Sharemax and directors schemed to defraud public, says Fais ombud
May 24 2013 at 08:00am
By Roy Cokayne
SHAREMAX Investments, its network of financial advisers and four of its directors – Gert Goosen, Willie Botha, Dominique Haese and AndrĂ© Brand – were involved “in a scheme calculated to defraud members of the public”, financial advisory and intermediary services (Fais) ombud Noluntu Bam said yesterday.
Bam reached this conclusion in her latest determination on a complaint lodged by a 73-year-old female pensioner from Heidelberg in the Western Cape against financial adviser Edward Carter-Smith after investing R490 000 in the Zambezi Retail Park on Carter-Smith’s advice.
Sharemax promoted and marketed the Zambezi Retail Park property syndication.
Bam ordered Carter-Smith, Sharemax Investments, FSP Network (a network of brokers set up to market Sharemax schemes), Goosen, Botha, Haese and Brand jointly and severally to repay the complainant.
Carter-Smith complained that he had been misled by the directors of Sharemax and called them “liars”.
In an earlier determination Bam said Sharemax was “nothing more than a Ponzi scheme” in which investors were paid interest out of their own funds.
Business Report confirmed in October last year that the Hawks were investigating allegations that Sharemax committed fraud and operated a pyramid or Ponzi scheme.

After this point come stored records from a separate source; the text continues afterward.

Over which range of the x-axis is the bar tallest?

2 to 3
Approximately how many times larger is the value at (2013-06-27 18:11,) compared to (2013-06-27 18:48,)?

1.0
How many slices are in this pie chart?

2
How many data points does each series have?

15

About 40 000 people invested about R4.5 billion in the various schemes promoted and marketed by Sharemax.
It defaulted on monthly payments to investors in August 2010 when a decision by the registrar of banks that Sharemax’s funding model contravened the Banks Act became public knowledge.

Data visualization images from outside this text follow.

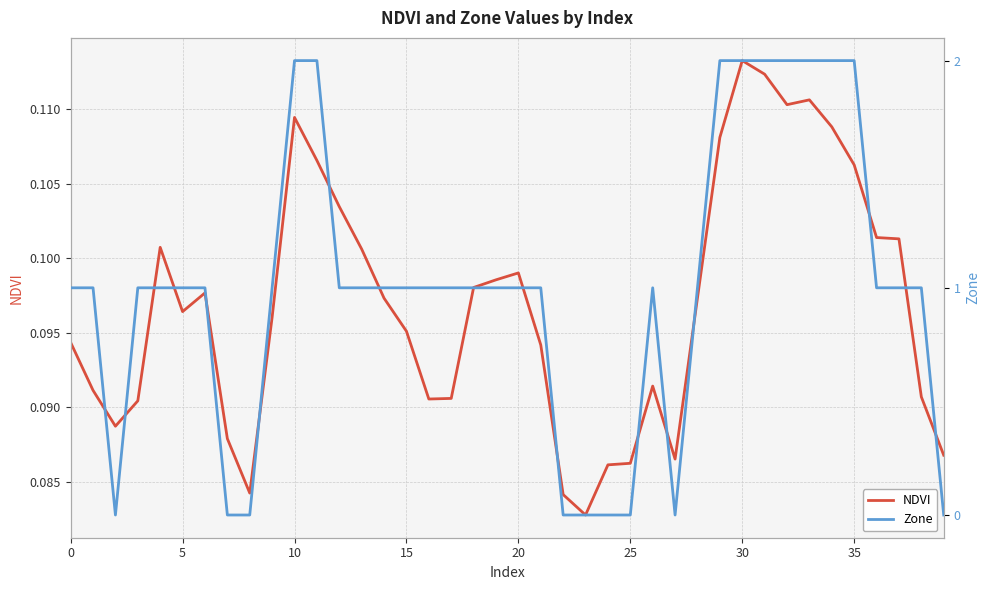

What is the maximum value for NDVI?

0.1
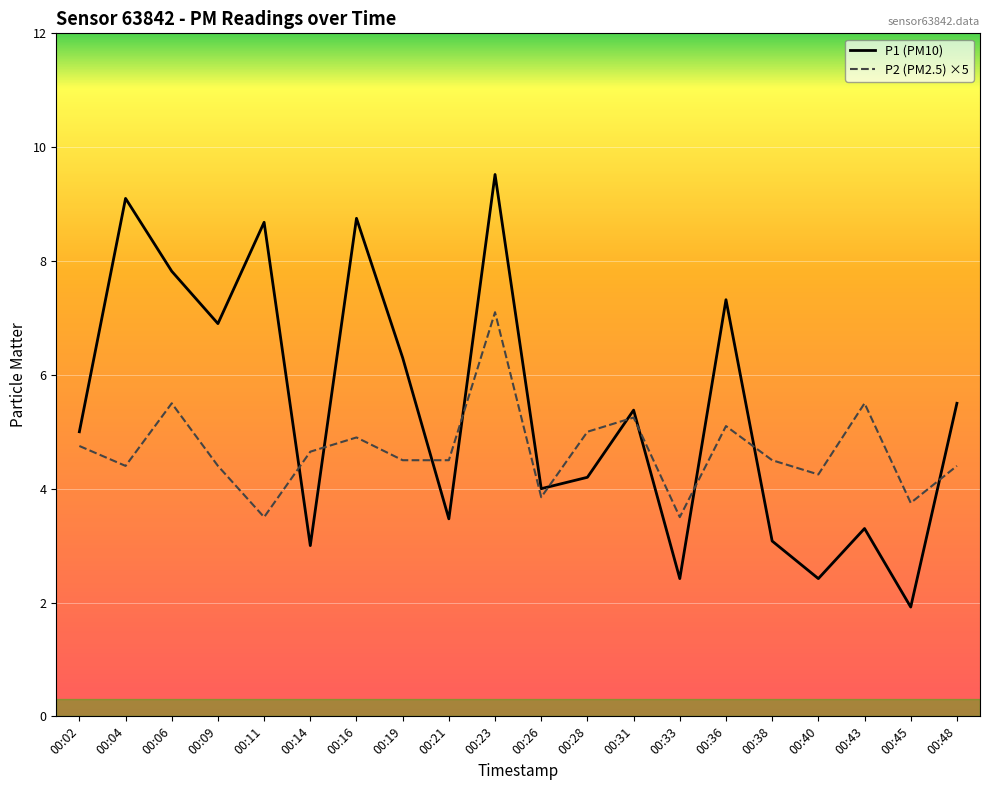

Where is the first local minimum for P1 (PM10)?

00:09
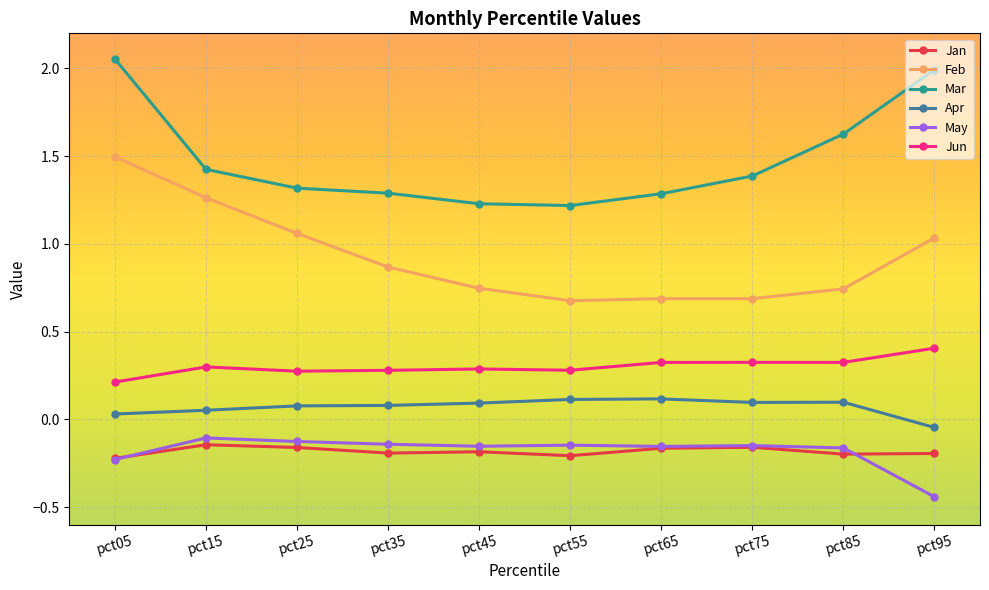

Which series changed the most between pct05 and pct45?

Mar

ACT Audit Solution told the ombud that it had concluded after seeking a legal opinion that the transfer of investor funds from the trust account of Sharemax attorneys Weavind & Weavind to the investment property companies in The Villa and Zambezi schemes, prior to the registration of transfer of the property to investment property companies, “may constitute a reportable irregularity on a proper interpretation of the prospectuses”.
However, Sharemax directors claimed no reportable irregularity occurred because a bona fide “copy and paste” mistake had occurred during the drafting of the prospectuses.
Bam said this claim by the directors of Sharemax was “disingenuous and against the probabilities”.
She said her office was in possession of promotional pamphlets produced and distributed by Sharemax in 2010 that also stated investors’ funds would be paid into the trust account of Weavind & Weavind attorneys until the property was ready for transfer into the investors’ names.
Bam said Sharemax, FSP Network and the four Sharemax directors on their own version knew at the time of producing this pamphlet that they were “wilfully and deliberately misleading members of the public” because of the “cut and paste error” and the prospectus was subject to rectification.
They failed to explain why this “error” was only discovered after the Reserve Bank intervened in 2010 and after the scheme had already collapsed. They also failed to explain why Weavind & Weavind, which allegedly made the mistake, did not file any papers or correspondence in support of the “cut and paste error” version.
Bam said Weavind & Weavind had further failed to explain why it did not inform investors there was an error before it started paying the funds out of its trust account.
She said Weavind & Weavind had never supported the notion of an error in the prospectus. The law firm was of the opinion that the government notice on property syndications did not apply to this scheme and it was therefore not illegal to pay the money from the trust.
Letters sent to each investor by Sharemax, acknowledging the investment and stating that their investment had been deposited into Weavind & Weavind’s trust account, and kept there until the investment amount was processed and the property was transferred, were “equally untrue and misleading” because on Sharemax’s version this was a mistake.
Bam said these letters of confirmation were still being written to investors after the “mistake” was discovered.
“The only reasonable conclusion to be drawn… is that the second to seventh respondents [Sharemax, FSP Network and the four Sharemax directors] were involved in a scheme calculated to defraud members of the public,” she said.